## Problem requirements
Set the data below down again, exactly, with every picture left out.

──────── Information supplied

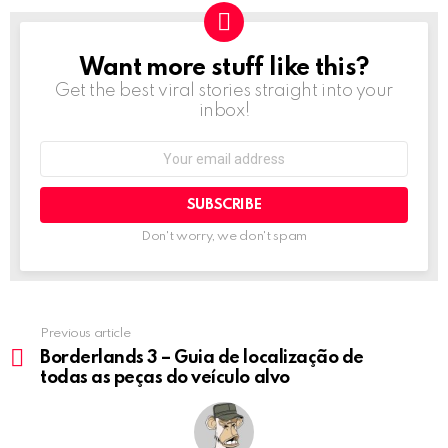
Want more stuff like this?
NEWSLETTER
Get the best viral stories straight into your
inbox!
Email
address:
Don't worry, we don't spam
Previous article
See
more
Borderlands 3 – Guia de localização de
todas as peças do veículo alvo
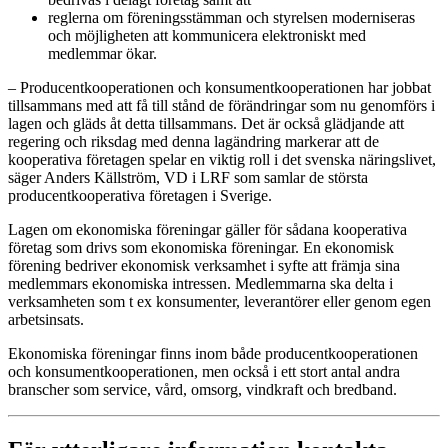
reglerna om föreningsstämman och styrelsen moderniseras
och möjligheten att kommunicera elektroniskt med
medlemmar ökar.
– Producentkooperationen och konsumentkooperationen har jobbat
tillsammans med att få till stånd de förändringar som nu genomförs i
lagen och gläds åt detta tillsammans. Det är också glädjande att
regering och riksdag med denna lagändring markerar att de
kooperativa företagen spelar en viktig roll i det svenska näringslivet,
säger Anders Källström, VD i LRF som samlar de största
producentkooperativa företagen i Sverige.
Lagen om ekonomiska föreningar gäller för sådana kooperativa
företag som drivs som ekonomiska föreningar. En ekonomisk
förening bedriver ekonomisk verksamhet i syfte att främja sina
medlemmars ekonomiska intressen. Medlemmarna ska delta i
verksamheten som t ex konsumenter, leverantörer eller genom egen
arbetsinsats.
Ekonomiska föreningar finns inom både producentkooperationen
och konsumentkooperationen, men också i ett stort antal andra
branscher som service, vård, omsorg, vindkraft och bredband.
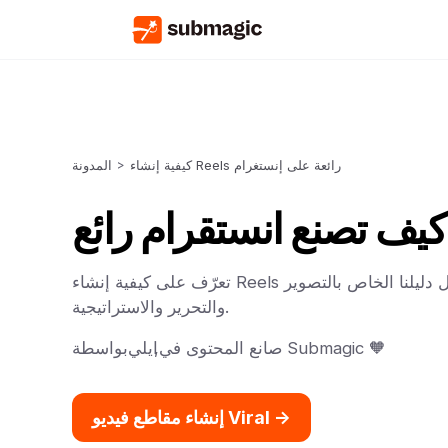
كيفية إنشاء Reels رائعة على إنستغرام
>
المدونة
تعرّف على كيفية إنشاء Reels رائعة على إنستغرام من خلال دليلنا الخاص بالتصوير
والتحرير والاستراتيجية.
صانع المحتوى في Submagic 🧡
,
ايلي
بواسطة
إنشاء مقاطع فيديو Viral ->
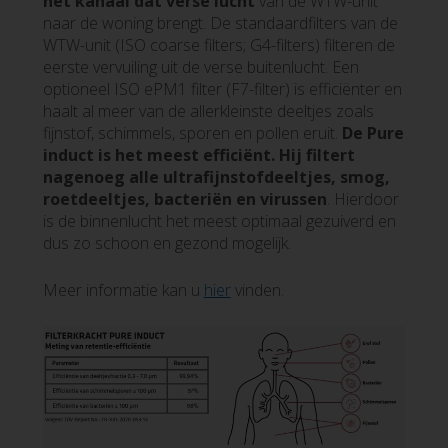
het kanaal dat verse lucht
van de WTW-unit
naar de woning brengt. De standaardfilters van de
WTW-unit (ISO coarse filters; G4-filters) filteren de
eerste vervuiling uit de verse buitenlucht. Een
optioneel ISO ePM1 filter (F7-filter) is efficiënter en
haalt al meer van de allerkleinste deeltjes zoals
fijnstof, schimmels, sporen en pollen eruit.
De Pure
induct is het meest efficiënt. Hij filtert
nagenoeg alle ultrafijnstofdeeltjes, smog,
roetdeeltjes, bacteriën en virussen
. Hierdoor
is de binnenlucht het meest optimaal gezuiverd en
dus zo schoon en gezond mogelijk.
Meer informatie kan u
hier
vinden.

────────────────

## Written answer
Want more stuff like this?
NEWSLETTER
Get the best viral stories straight into your
inbox!
Email
address:
Don't worry, we don't spam
Previous article
See
more
Borderlands 3 – Guia de localização de
todas as peças do veículo alvo
reglerna om föreningsstämman och styrelsen moderniseras
och möjligheten att kommunicera elektroniskt med
medlemmar ökar.
– Producentkooperationen och konsumentkooperationen har jobbat
tillsammans med att få till stånd de förändringar som nu genomförs i
lagen och gläds åt detta tillsammans. Det är också glädjande att
regering och riksdag med denna lagändring markerar att de
kooperativa företagen spelar en viktig roll i det svenska näringslivet,
säger Anders Källström, VD i LRF som samlar de största
producentkooperativa företagen i Sverige.
Lagen om ekonomiska föreningar gäller för sådana kooperativa
företag som drivs som ekonomiska föreningar. En ekonomisk
förening bedriver ekonomisk verksamhet i syfte att främja sina
medlemmars ekonomiska intressen. Medlemmarna ska delta i
verksamheten som t ex konsumenter, leverantörer eller genom egen
arbetsinsats.
Ekonomiska föreningar finns inom både producentkooperationen
och konsumentkooperationen, men också i ett stort antal andra
branscher som service, vård, omsorg, vindkraft och bredband.
كيفية إنشاء Reels رائعة على إنستغرام
>
المدونة
تعرّف على كيفية إنشاء Reels رائعة على إنستغرام من خلال دليلنا الخاص بالتصوير
والتحرير والاستراتيجية.
صانع المحتوى في Submagic 🧡
,
ايلي
بواسطة
إنشاء مقاطع فيديو Viral ->
het kanaal dat verse lucht
van de WTW-unit
naar de woning brengt. De standaardfilters van de
WTW-unit (ISO coarse filters; G4-filters) filteren de
eerste vervuiling uit de verse buitenlucht. Een
optioneel ISO ePM1 filter (F7-filter) is efficiënter en
haalt al meer van de allerkleinste deeltjes zoals
fijnstof, schimmels, sporen en pollen eruit.
De Pure
induct is het meest efficiënt. Hij filtert
nagenoeg alle ultrafijnstofdeeltjes, smog,
roetdeeltjes, bacteriën en virussen
. Hierdoor
is de binnenlucht het meest optimaal gezuiverd en
dus zo schoon en gezond mogelijk.
Meer informatie kan u
hier
vinden.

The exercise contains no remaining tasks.